Text shown:
Isolated plasmid DNA from 3mL of liquid cultures that were inoculated yesterday using Qiagen’s miniprep kit. DNA was eluted with 50uL of EB. DNA was prepped and sent for sequencing to ASU sequencing facility. Each clone was sequenced two times in each direction. Samples are as follows:
Name - Clone # Primer
SJW01 - 1 M13F
SJW02 - 1 M13F
SJW03 - 1 M13R
SJW04 - 1 M13R
SJW05 - 2 M13F
SJW06 - 2 M13F
SJW07 - 2 M13R
SJW08 - 2 M13R
SJW09 - 3 M13F
SJW10 - 3 M13F
SJW11 - 3 M13R
SJW12 - 3 M13R
SJW13 - 4 M13F
SJW14 - 4 M13F
SJW15 - 4 M13R
SJW16 - 4 M13R
Clone #s are as follows:
1 - 5’ Library Top band
2 - 5’ Library Mid band
3 - 5’ Library Bottom band
4 - 3’ Library band
Results:
Sequencing results received 20110801. SJW15 and 16 apparently stop abruptly. The sequencing facility believes this to be caused by secondary structure of the template. Depending on how things align, I may consider using 7-daeza-GTP in a PCR reaction and re-sequencing this clone, as the 7-daeza-GTP helps relax secondary structure.
Spoke with Steven and he suggested just designing new primers closer to each other and resubmit.

Assignment:
In the sequencing notes, what does the sequencing facility believe caused SJW15 and 16 to stop abruptly? The lines after this have nothing to do with it.

Source material:
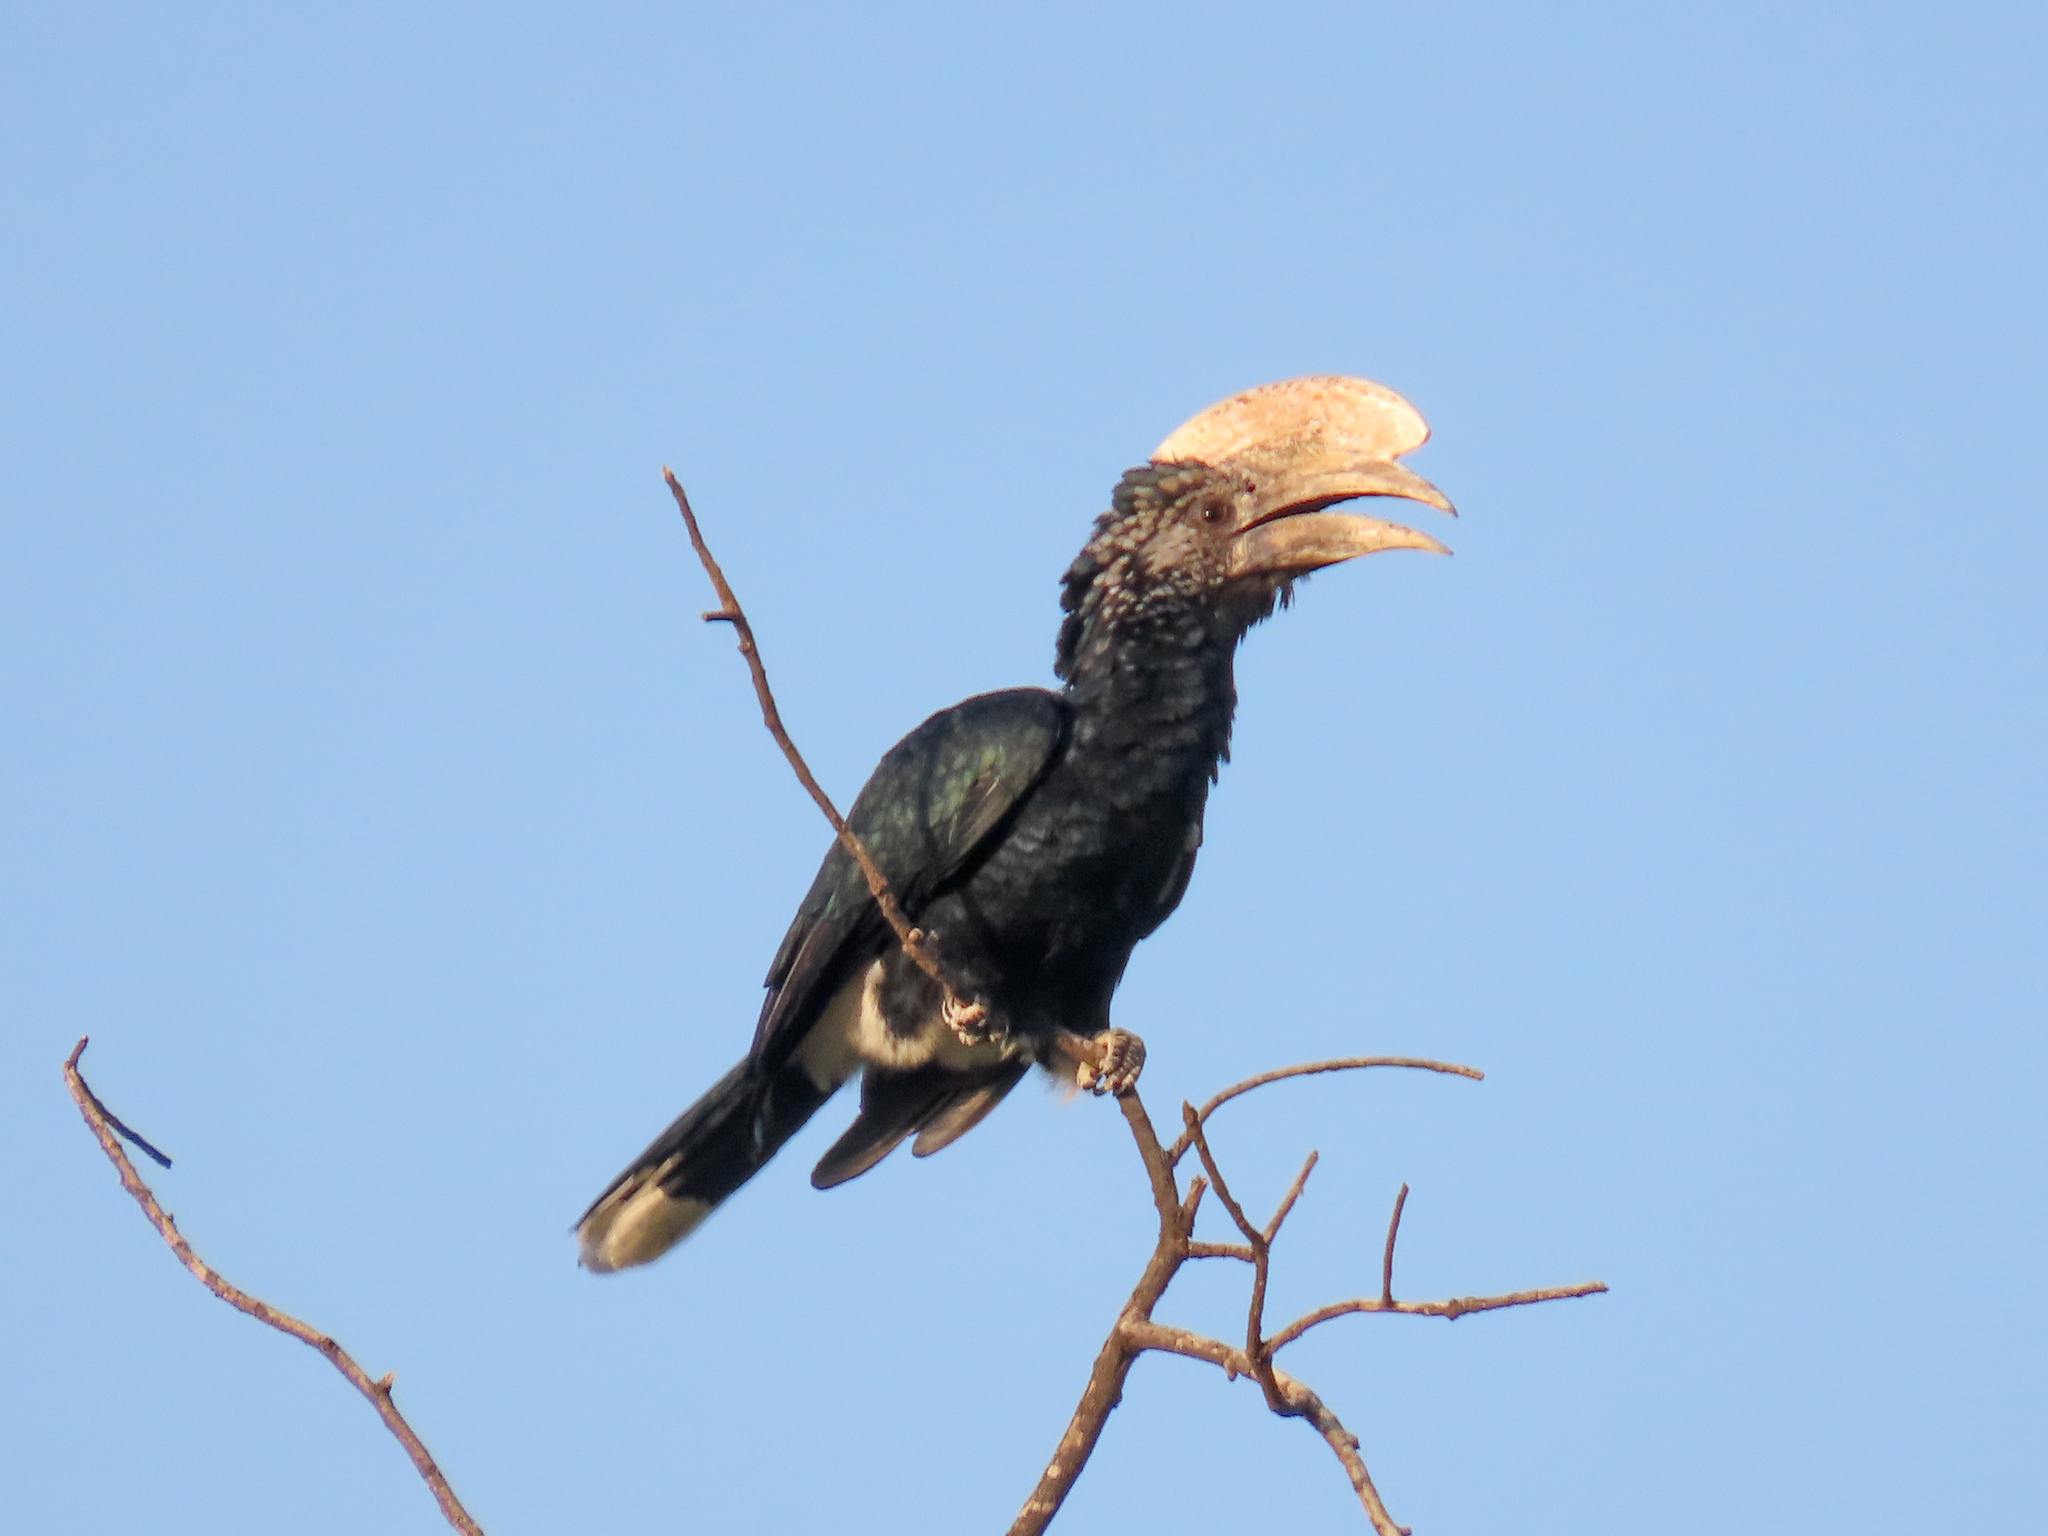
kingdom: Animalia
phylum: Chordata
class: Aves
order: Bucerotiformes
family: Bucerotidae
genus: Bycanistes
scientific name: Bycanistes brevis
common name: Silvery-cheeked hornbill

Exercise response:
Secondary structure of the template.